OIL has calculated an EMV for the prospective resources of Tower and, in just the Delta Maastrichtian prospect, an EMV of US$744 million has been calculated. The Board believe there is also a very high upside in the other Delta horizons.

OIL has determined that there are now two prospects at Delta. The Maastrichtian prospect has been confirmed and the Palaeocene lead has been upgraded to a prospect. There are now three supplementary leads within the Delta structure: the Upper Campanian; the Campanian “wedge”; and at a deeper Albian horizon. The Alpha Palaeocene and Gamma Palaeocene leads are separate structures and would be the subject of further 3-D seismic before drilling.

OIL has used the seismic data, the two Namibian wells on the block and regional data to evaluate the likelihood that the reservoirs would be predominantly light oil-bearing; gas condensate-bearing or dry gas-bearing. For Delta, OIL concludes probabilities of 50%, 40%; and 10% respectively. The Gamma and Alpha structures are rated 45%, 44% and 11% respectively.

OIL have engineered the most likely development approach and associated capital cost, operating cost and production profiles for each case together with currently traded oil and gas prices (gas into Europe), escalated to 2020 first production and beyond. They have calculated NPV 10% after-tax values on that basis for each case. Each has been valued on an independent standalone basis to avoid trying to determine economies of shared facilities.

The final step has been to estimate a geological chance of success (“GCOS”) for each structure. DeltaM has been assessed as having a 40% GCOS and DeltaP a 24% GCOS. The leads have a GCOS ranging between 10 and 20%. An economic confidence factor has then been applied to the geological COS’s to calculate the economic COS “ECOS” which is used in the determination of risked reserves and the EMV calculations. DeltaM has a 31% ECOS; DeltaP a 19% ECOS; and the leads between 8% and 12%.

The OIL review team included two geophysicists, a geologist and a petroleum engineer having a total of 125 years of experience as technical specialists in the oil and gas industry. In particular, two of them have considerable experience of South America where South Atlantic exploration is most advanced. The OIL assessment has been undertaken in compliance with the SPE Petroleum Resources Management System (SPE-PRMS). OIL has had access to all available data from the Licence and a wide variety of regional technical information. They reviewed the work undertaken by Arcadia and specialist consultants and where relevant, undertook technical analysis of their own to accommodate their own wide and relevant experience, particularly of the Brazilian basins, and any publicly available information. Interaction with Arcadia took place to understand their technical approach but the conclusions drawn are entirely those of OIL.
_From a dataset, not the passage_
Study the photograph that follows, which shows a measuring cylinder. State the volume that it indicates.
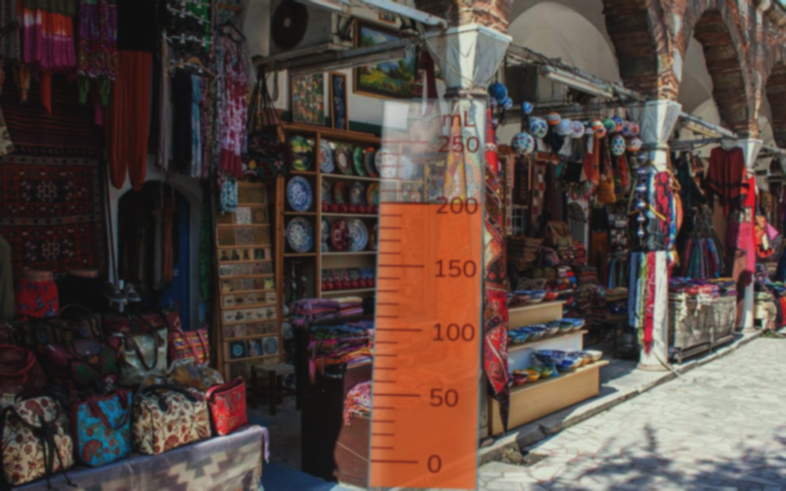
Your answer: 200 mL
The first exploration well, currently anticipated at the end of Q1 2012, will test as many as five zones of interest including two prospects and three leads targeting a “best estimate” resource potential of an estimated 6-12 billion barrels of recoverable oil equivalent (gross) depending on whether the fluid is predominantly gas or oil respectively.

Peter Kingston, Chairman of Tower Resources plc, commented: “The comprehensive independent reassessment of the prospectivity of Namibia Licence 0010 has confirmed its potential as a world class group of oil and gas prospects. It is particularly encouraging that the 3-D seismic survey has substantially increased the reserve potential of the Delta structure and has led to an improvement in the chance of success with the first well. This well alone, still on schedule for the end of Q1 2012, will test a resource potential of significantly more than 5 billion barrels of oil equivalent.”